───── Data for this task

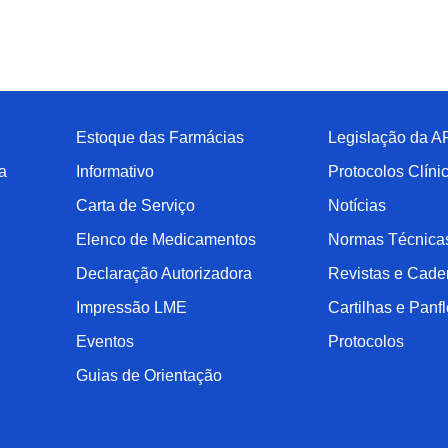
Estoque das Farmácias
Legislação da A
a
Informativo
Protocolos Clíni
Carta de Serviço
Notícias
Elenco de Medicamentos
Normas Técnica
Declaração Autorizadora
Revistas e Cade
Impressão LME
Cartilhas e Panfl
Eventos
Protocolos
Guias de Orientação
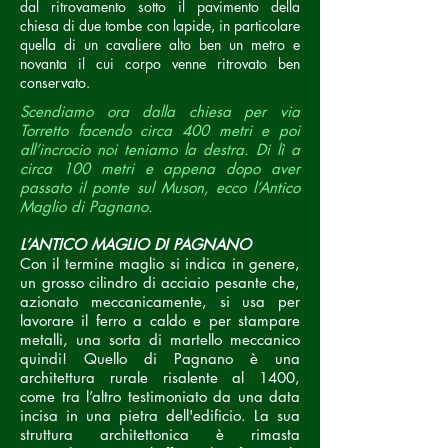
dal ritrovamento sotto il pavimento della
chiesa di due tombe con lapide, in particolare
quella di un cavaliere alto ben un metro e
novanta il cui corpo venne ritrovato ben
conservato.
Scendiamo ora dalla chiesa per via
Torretto facendo circa 400 metri e poi
all’incrocio noi teniamo la destra. Di lì a
circa 100 metri e appena dopo aver
passato il ponte sul Muson, ecco l’Antico
Maglio di Pagnano.
L’ANTICO MAGLIO DI PAGNANO
Con il termine maglio si indica in genere,
un grosso cilindro di acciaio pesante che,
azionato meccanicamente, si usa per
lavorare il ferro a caldo e per stampare
metalli, una sorta di martello meccanico
quindi!
Quello di Pagnano è una
architettura rurale risalente al 1400,
come tra l’altro testimoniato da una data
incisa in una pietra dell'edificio. La sua
struttura architettonica è rimasta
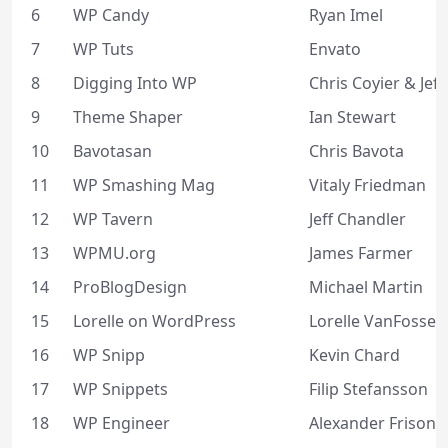
6
WP Candy
Ryan Imel
7
WP Tuts
Envato
8
Digging Into WP
Chris Coyier & Jeff
9
Theme Shaper
Ian Stewart
10
Bavotasan
Chris Bavota
11
WP Smashing Mag
Vitaly Friedman
12
WP Tavern
Jeff Chandler
13
WPMU.org
James Farmer
14
ProBlogDesign
Michael Martin
15
Lorelle on WordPress
Lorelle VanFossen
16
WP Snipp
Kevin Chard
17
WP Snippets
Filip Stefansson
18
WP Engineer
Alexander Frison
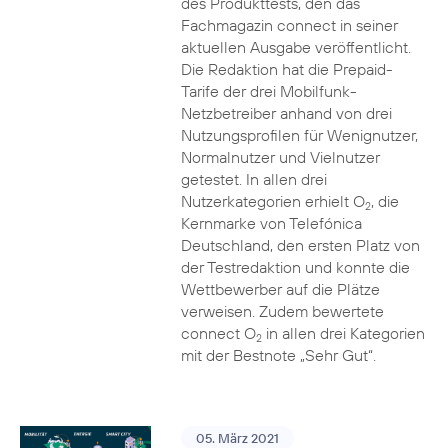
des Produkttests, den das
Fachmagazin connect in seiner
aktuellen Ausgabe veröffentlicht.
Die Redaktion hat die Prepaid-
Tarife der drei Mobilfunk-
Netzbetreiber anhand von drei
Nutzungsprofilen für Wenignutzer,
Normalnutzer und Vielnutzer
getestet. In allen drei
Nutzerkategorien erhielt O
, die
2
Kernmarke von Telefónica
Deutschland, den ersten Platz von
der Testredaktion und konnte die
Wettbewerber auf die Plätze
verweisen. Zudem bewertete
connect O
in allen drei Kategorien
2
mit der Bestnote „Sehr Gut“.
05. März 2021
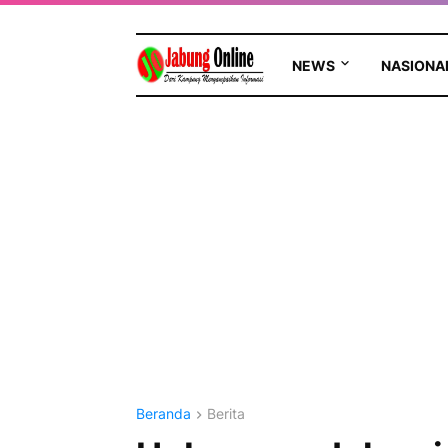
NEWS
NASIONA
Beranda
Berita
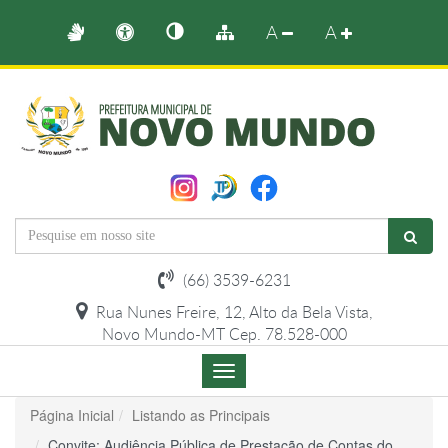
A
A
(66) 3539-6231
Rua Nunes Freire, 12, Alto da Bela Vista,
Novo Mundo-MT Cep. 78.528-000
Menu
de
Navegação
Página Inicial
Listando as Principais
Convite: Audiência Pública de Prestação de Contas do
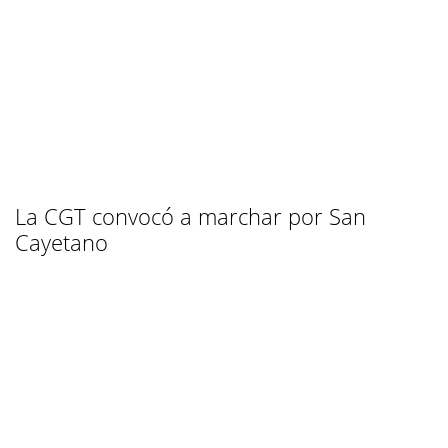
La CGT convocó a marchar por San
Cayetano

──────────

Each line, from the beginning of the listing to the line bearing "Torretto facendo circa 400 metri e poi" inclusive, should be copied exactly; the pictures stay out.

Estoque das Farmácias
Legislação da A
a
Informativo
Protocolos Clíni
Carta de Serviço
Notícias
Elenco de Medicamentos
Normas Técnica
Declaração Autorizadora
Revistas e Cade
Impressão LME
Cartilhas e Panfl
Eventos
Protocolos
Guias de Orientação
dal ritrovamento sotto il pavimento della
chiesa di due tombe con lapide, in particolare
quella di un cavaliere alto ben un metro e
novanta il cui corpo venne ritrovato ben
conservato.
Scendiamo ora dalla chiesa per via
Torretto facendo circa 400 metri e poi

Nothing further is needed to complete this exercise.